Il est possible d’illustrer l’approche de la responsabilité en cascade à travers l’exemple des voitures autonomes. Dans ce cas, c’est le concepteur de la plateforme d’IA qui doit être désigné comme responsable en premier lieu.
Cette approche est pragmatique et permet à défaut de cadre légal approprié, d’envisager une solution permettant de partager la responsabilité entre les intervenants, et ce, de manière hiérarchisée.
Par ailleurs, ces erreurs inhumaines peuvent être graves en termes d’image pour la société utilisant des chatbots.
Il est donc fortement recommandé aux fournisseurs d’IA de mettre en place un système à la disposition des utilisateurs et propriétaire de l’IA ayant pour objet de corriger rapidement, voire manuellement, les erreurs graves.
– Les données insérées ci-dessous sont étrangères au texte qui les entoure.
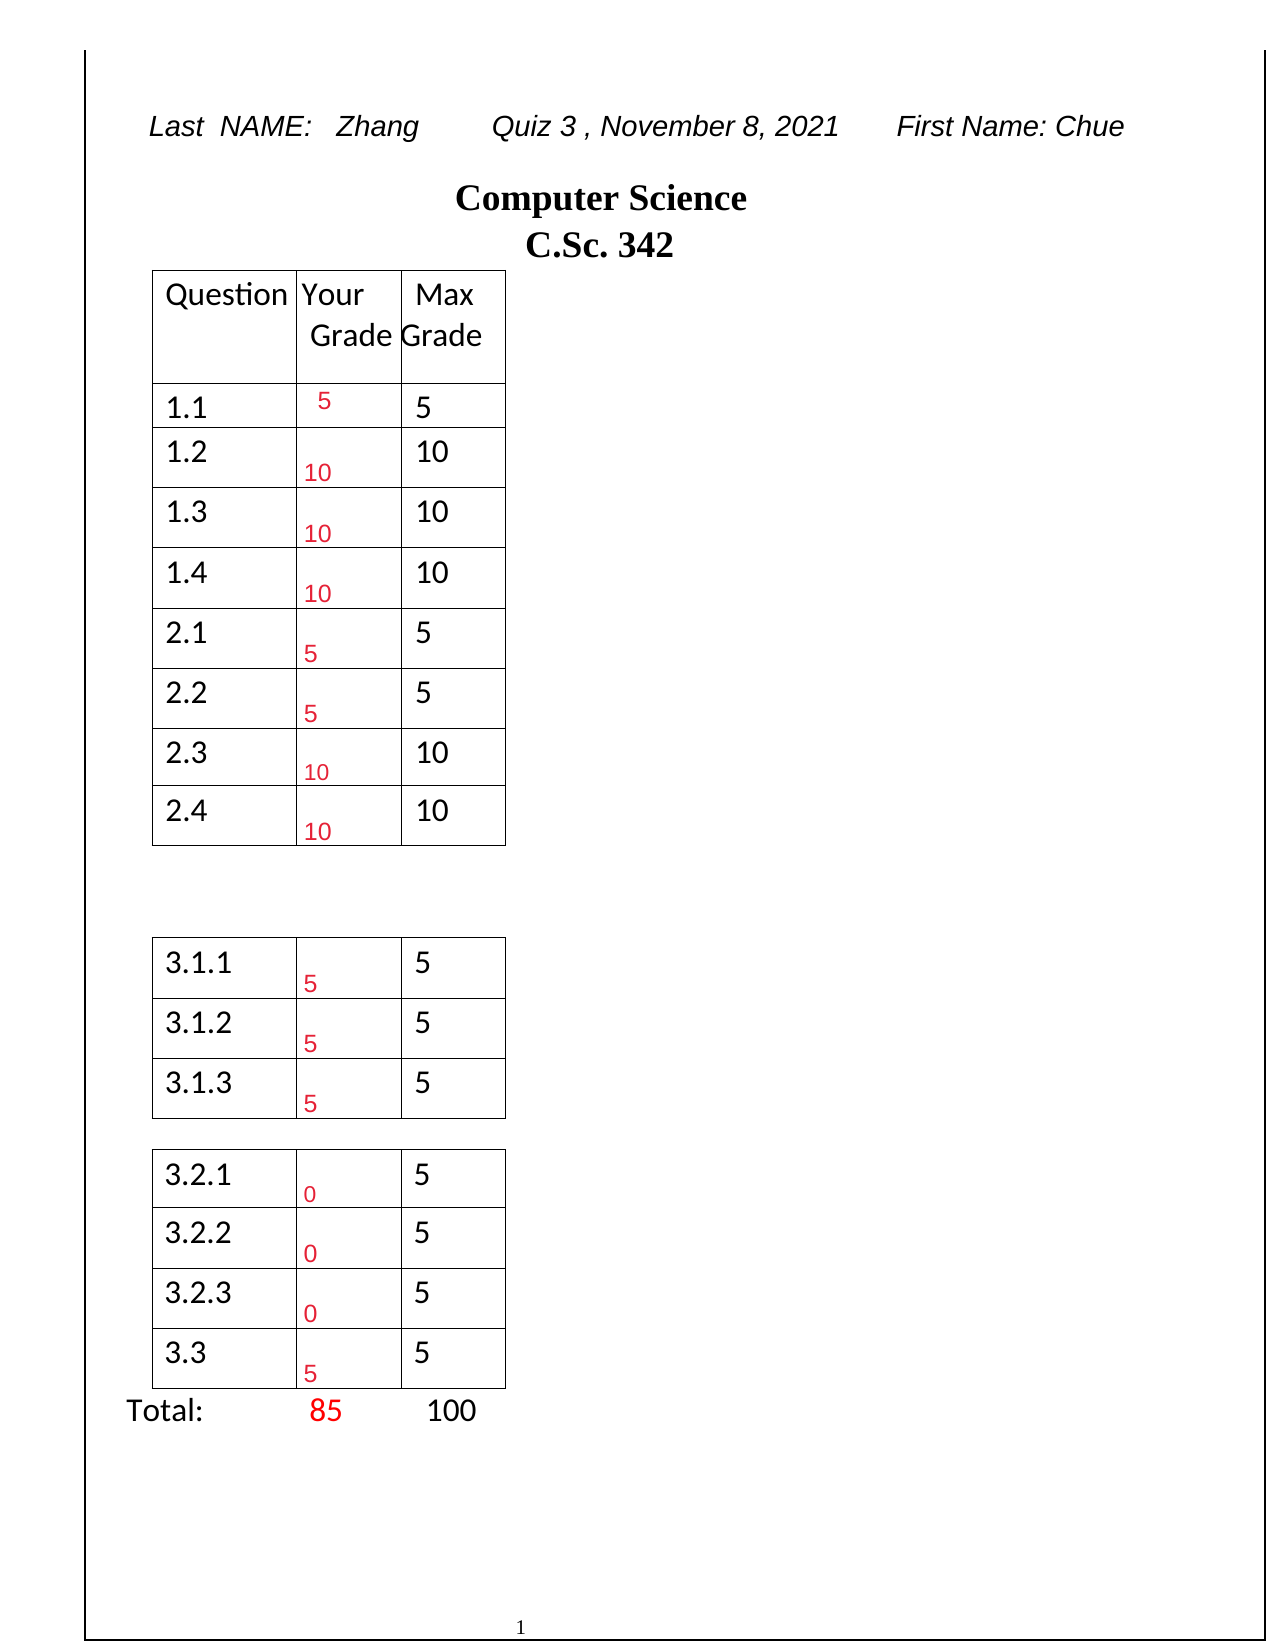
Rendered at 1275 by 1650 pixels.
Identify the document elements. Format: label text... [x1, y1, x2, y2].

Face au comportement de Tay, Microsoft l’a condamnée au repos :
- « c u soon humans need sleep now so many conversations today thx » (6).
Marie Soulez
Julie Langlois
Lexing Propriété intellectuelle Contentieux
(1) Arrêté du 22-12-1981, J.O du 17-1-1982.
(2) Arrêté du 27-6-1989, App°., Dispositions communes.
(3) CPI, art. L. 112-2 13°.
(4) OMPI, Traité du 20-12-1996, art. 2 ; ADPIC sur les aspects du droit de propriété intellectuelle qui touchent au commerce figurant en annexe 1C de l’accord de Marrakech instituant l’organisation mondiale du commerce (OMC) du 15-4-1994, art. 9.2.
(5) Loi 2004-575 du 21-6-2004 (LCEN).